PROBLEM DETAILS
Reproduce the following data verbatim, starting at the line that contains "collector number: 21987" and ending at the final line of the data.

EXERCISE MATERIALS

____________________

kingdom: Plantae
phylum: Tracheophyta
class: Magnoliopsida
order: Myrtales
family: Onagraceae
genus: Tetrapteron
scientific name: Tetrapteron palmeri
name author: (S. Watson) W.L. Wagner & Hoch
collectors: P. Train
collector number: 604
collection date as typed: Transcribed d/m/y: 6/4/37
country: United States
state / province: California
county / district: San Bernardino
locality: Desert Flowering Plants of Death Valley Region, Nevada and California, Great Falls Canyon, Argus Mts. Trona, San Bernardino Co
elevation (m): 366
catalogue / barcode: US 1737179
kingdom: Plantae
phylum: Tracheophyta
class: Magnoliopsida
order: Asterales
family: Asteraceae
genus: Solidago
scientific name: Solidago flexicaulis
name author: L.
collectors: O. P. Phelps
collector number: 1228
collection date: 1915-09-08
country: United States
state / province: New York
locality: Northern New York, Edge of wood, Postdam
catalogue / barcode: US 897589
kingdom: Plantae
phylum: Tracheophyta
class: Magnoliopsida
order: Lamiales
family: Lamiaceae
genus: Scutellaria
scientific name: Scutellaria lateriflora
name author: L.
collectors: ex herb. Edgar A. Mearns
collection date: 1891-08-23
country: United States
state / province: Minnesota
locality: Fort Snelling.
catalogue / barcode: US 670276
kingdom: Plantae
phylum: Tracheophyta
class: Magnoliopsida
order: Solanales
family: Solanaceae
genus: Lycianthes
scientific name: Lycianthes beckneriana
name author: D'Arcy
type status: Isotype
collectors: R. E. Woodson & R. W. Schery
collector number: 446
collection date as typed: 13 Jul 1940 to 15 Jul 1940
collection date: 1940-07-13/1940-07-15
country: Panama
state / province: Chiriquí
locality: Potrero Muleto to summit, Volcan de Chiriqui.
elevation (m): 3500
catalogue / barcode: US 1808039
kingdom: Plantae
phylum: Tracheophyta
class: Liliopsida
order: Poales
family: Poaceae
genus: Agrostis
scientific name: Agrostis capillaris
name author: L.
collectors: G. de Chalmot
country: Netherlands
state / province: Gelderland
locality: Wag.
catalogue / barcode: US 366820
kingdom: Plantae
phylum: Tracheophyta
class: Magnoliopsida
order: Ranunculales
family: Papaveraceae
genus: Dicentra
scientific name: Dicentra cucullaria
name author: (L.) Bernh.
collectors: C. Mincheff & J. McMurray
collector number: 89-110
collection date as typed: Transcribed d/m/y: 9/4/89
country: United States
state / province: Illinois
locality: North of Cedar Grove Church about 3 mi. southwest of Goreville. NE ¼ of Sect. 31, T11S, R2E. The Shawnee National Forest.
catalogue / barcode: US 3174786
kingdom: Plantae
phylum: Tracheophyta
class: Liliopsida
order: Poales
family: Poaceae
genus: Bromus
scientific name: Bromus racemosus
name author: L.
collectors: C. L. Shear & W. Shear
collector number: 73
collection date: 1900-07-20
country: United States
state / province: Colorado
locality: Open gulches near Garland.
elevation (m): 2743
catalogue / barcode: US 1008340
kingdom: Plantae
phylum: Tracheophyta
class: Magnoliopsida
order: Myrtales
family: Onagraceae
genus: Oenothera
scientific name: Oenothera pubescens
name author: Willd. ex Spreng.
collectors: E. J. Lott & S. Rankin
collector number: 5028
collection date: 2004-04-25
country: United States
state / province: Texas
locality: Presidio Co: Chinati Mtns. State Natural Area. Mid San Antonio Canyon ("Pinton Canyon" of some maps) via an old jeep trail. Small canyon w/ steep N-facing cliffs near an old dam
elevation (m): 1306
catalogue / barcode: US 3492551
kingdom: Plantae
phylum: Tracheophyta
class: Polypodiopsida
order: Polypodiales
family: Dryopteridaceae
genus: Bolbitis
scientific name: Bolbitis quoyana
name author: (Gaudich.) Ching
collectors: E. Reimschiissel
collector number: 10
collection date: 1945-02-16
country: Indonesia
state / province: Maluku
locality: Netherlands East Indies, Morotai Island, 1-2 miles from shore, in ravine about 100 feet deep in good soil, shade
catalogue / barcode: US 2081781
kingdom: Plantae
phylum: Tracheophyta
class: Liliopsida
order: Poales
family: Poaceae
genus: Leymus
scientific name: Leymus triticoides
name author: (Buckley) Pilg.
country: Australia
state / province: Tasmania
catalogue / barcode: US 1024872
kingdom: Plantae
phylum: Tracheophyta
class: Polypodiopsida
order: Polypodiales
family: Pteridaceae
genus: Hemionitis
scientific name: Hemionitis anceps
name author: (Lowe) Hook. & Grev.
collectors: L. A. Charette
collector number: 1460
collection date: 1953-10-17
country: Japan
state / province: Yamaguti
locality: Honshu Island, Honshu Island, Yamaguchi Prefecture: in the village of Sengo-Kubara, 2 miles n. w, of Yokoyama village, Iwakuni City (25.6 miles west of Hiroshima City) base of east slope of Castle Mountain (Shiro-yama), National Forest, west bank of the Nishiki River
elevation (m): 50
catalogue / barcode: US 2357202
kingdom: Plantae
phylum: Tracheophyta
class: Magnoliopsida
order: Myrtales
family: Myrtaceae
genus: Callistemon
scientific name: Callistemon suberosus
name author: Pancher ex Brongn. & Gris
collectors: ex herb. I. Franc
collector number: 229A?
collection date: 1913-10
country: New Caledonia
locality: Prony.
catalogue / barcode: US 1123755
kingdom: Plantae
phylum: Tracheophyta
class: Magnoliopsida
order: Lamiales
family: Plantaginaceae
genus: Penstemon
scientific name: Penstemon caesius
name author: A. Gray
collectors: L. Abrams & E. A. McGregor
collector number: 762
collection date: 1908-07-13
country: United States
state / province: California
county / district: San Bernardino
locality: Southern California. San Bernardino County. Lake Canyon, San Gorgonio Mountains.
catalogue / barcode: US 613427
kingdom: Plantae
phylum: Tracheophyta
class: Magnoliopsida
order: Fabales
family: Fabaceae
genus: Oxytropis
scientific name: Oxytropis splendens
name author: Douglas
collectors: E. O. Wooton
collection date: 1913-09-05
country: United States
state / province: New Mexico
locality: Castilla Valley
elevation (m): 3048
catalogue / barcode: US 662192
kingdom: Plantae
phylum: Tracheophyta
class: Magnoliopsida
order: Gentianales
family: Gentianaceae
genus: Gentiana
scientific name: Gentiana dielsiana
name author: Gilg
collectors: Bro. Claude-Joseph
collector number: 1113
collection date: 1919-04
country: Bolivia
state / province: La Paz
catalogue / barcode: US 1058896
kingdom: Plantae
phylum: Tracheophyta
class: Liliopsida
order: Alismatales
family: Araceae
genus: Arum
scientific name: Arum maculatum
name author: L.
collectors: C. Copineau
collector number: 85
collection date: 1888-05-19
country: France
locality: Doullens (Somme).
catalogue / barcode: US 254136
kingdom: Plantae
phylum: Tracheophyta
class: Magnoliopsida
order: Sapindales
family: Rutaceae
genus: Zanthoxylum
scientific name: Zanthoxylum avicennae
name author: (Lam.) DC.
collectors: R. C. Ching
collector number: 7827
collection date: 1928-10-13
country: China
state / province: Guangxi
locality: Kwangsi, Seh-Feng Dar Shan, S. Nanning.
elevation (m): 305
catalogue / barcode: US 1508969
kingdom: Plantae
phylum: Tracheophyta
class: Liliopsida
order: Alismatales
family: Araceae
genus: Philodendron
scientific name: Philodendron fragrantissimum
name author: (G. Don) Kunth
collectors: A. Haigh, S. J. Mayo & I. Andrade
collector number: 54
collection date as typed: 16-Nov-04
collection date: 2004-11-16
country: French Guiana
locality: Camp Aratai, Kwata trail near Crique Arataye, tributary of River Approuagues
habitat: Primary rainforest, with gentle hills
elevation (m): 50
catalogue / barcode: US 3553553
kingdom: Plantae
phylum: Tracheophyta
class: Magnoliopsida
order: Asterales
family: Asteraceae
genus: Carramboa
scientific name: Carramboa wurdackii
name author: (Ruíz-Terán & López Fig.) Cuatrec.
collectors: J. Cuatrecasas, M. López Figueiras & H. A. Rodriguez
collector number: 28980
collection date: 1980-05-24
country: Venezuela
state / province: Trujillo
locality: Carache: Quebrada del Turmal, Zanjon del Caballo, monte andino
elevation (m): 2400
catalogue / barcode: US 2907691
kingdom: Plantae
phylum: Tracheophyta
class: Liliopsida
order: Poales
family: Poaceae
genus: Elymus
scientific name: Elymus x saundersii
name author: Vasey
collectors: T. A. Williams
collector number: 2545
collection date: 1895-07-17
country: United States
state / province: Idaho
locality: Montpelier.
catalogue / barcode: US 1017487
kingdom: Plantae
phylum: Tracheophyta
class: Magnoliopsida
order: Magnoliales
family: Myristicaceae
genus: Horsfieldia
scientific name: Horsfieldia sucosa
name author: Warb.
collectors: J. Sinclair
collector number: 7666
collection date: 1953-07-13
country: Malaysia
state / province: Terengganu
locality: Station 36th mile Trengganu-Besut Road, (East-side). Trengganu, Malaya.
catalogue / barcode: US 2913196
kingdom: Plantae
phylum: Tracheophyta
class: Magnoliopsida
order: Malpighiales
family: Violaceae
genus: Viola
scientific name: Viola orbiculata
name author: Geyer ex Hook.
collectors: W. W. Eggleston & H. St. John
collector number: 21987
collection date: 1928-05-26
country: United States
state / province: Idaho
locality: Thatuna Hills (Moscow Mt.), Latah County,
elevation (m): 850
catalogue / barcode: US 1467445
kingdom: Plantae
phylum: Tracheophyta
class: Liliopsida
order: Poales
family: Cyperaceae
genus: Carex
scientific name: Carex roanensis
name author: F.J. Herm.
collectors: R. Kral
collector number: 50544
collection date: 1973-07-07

____________________

TASK SOLUTION
collector number: 21987
collection date: 1928-05-26
country: United States
state / province: Idaho
locality: Thatuna Hills (Moscow Mt.), Latah County,
elevation (m): 850
catalogue / barcode: US 1467445
kingdom: Plantae
phylum: Tracheophyta
class: Liliopsida
order: Poales
family: Cyperaceae
genus: Carex
scientific name: Carex roanensis
name author: F.J. Herm.
collectors: R. Kral
collector number: 50544
collection date: 1973-07-07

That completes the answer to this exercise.